IASM: Radar & Sequences

Jeff Hollon, who is working on his Ph.D. in Interdisciplinary Applied Science and Mathematics (IASM), has been working with Professor K.T. Arasu on research that applies sequences to things like radar systems.

Radar systems, error correcting codes, cell networks applications and data security all use sequences of numbers. Mathematicians call these strings of numbers sequences, engineers call them signals and computer scientists would call them codes. 

Hollon earned a Bachelor of Science and a Master of Science in Mathematics at Wright State University. He completed his thesis on weighing matrices. While growing up in Wilmington, Ohio, he always had an interest in computer science. But after taking chemistry and physics he discovered how math is involved in everything.

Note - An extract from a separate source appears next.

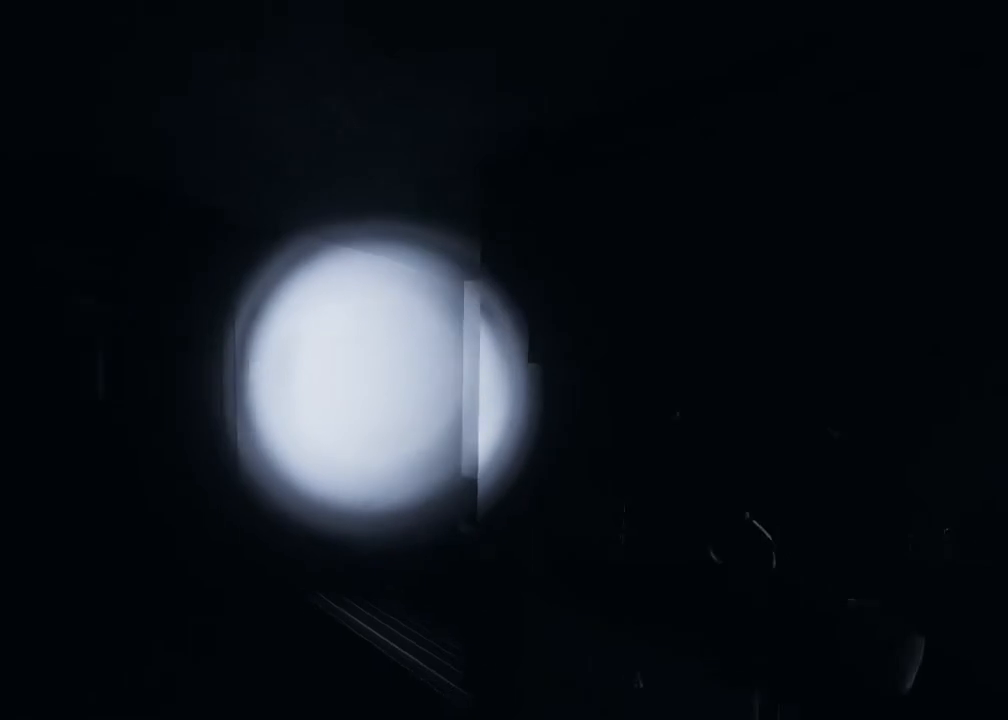
{"buttons": ["L3"], "left_stick": "up-left", "right_stick": "down-right", "events": [[117, "right_stick", "center"], [183, "right_stick", "right"], [367, "right_stick", "center"], [467, "right_stick", "down-right"]]}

Hollon has been working with Professor Arasu since 2008 as his research assistant while pursuing his masters.  As a teacher, he would travel back to Wright State University to assist Arasu with his research groups because he loved the subject matter. The connection has lasted through the years and they are still working together on sequences research.

A sequence is a string of numbers - usually using a binary or ternary alphabet.  For example, {0,1} or {-1,0,1} are the letters that are used to make them.  A "nice" sequence shows a consistent pattern, referred to as a correlation and can be used in a computer or a signal such as radars, and in erroring correcting codes. In radars, the sequence itself is what is transmitted to the target and its reflection is measured. The reflection makes a shifted waveform. The shifted waveform is compared to the original waveform and a correlation is made.

All computers use codes and with the ability to encode messages and detect errors. Mathematicians, like Hollon, can mathematically form a sequence to fix codes, usually before the user notices. The errors in stored data can be detected and corrected because the code is fixed.

“I enjoy working with sequences because it combines both traditional mathematical theories and challenging computational problems into one research topic.  Plus, once found, these sequences can be used for something in the real world!” said Hollon.